Short sleep duration is correlated with an increased risk of developing obesity and cardiovascular disease, but the mechanisms behind this relation are largely unknown.


We aimed to test the hypothesis that acute sleep loss decreases physical activity while increasing food intake, thereby shifting 2 crucial behavioral components of energy homeostasis toward weight gain.


In 15 healthy, normal-weight men, spontaneous physical activity was registered by accelerometry during the entire experiment, and food intake as well as relevant hormones were assessed during a 15-h daytime period after 2 nights of regular sleep (bed time: 2245-0700) and after 2 nights of restricted sleep (bed time: 0245-0700). Experiments were performed in a crossover design.

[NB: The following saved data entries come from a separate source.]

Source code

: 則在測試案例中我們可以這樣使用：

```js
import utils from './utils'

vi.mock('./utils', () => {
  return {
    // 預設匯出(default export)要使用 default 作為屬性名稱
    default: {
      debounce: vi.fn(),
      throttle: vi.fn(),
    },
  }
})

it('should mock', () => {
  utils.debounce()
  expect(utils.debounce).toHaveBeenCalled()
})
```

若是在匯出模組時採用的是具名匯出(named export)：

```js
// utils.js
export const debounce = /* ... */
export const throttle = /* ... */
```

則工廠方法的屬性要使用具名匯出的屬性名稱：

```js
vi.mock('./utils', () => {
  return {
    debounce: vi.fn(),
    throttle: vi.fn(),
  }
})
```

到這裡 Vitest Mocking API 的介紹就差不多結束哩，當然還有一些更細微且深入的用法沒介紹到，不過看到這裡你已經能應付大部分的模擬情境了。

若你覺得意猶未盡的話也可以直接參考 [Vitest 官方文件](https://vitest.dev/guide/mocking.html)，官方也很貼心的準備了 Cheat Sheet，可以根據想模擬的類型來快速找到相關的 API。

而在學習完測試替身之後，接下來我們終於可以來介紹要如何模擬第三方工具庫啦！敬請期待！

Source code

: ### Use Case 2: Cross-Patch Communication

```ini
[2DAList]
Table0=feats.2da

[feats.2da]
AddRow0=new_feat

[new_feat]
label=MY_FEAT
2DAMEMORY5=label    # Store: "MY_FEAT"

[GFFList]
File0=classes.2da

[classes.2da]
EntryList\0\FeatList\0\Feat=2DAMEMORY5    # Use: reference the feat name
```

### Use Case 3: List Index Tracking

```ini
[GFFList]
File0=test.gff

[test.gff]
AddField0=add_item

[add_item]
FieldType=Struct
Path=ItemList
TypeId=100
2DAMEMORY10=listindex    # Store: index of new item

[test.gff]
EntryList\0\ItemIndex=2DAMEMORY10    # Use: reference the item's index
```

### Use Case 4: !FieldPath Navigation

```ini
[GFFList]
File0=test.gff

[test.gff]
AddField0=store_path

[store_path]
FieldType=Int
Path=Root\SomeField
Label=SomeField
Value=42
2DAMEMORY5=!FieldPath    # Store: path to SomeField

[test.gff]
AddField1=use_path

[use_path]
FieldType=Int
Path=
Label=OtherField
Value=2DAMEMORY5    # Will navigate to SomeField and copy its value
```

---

Sleep restriction significantly decreased physical activity during the daytime spent under free-living conditions after the first night of sleep manipulation (P = 0.008). Also, intensities of physical activity were shifted toward lower levels, with less time spent with intense activities (P = 0.046). Total energy intake, feelings of hunger, and appetite as well as ghrelin and leptin concentrations during day 2 remained unaffected by acute sleep restriction.


In contrast to our expectation, short-term sleep loss neither increased food intake nor affected concentrations of the hunger-regulating hormones leptin and ghrelin. However, the observed decrease in daytime physical activity may point to another potentially important behavioral mechanism for the health-impairing influence of sleep loss.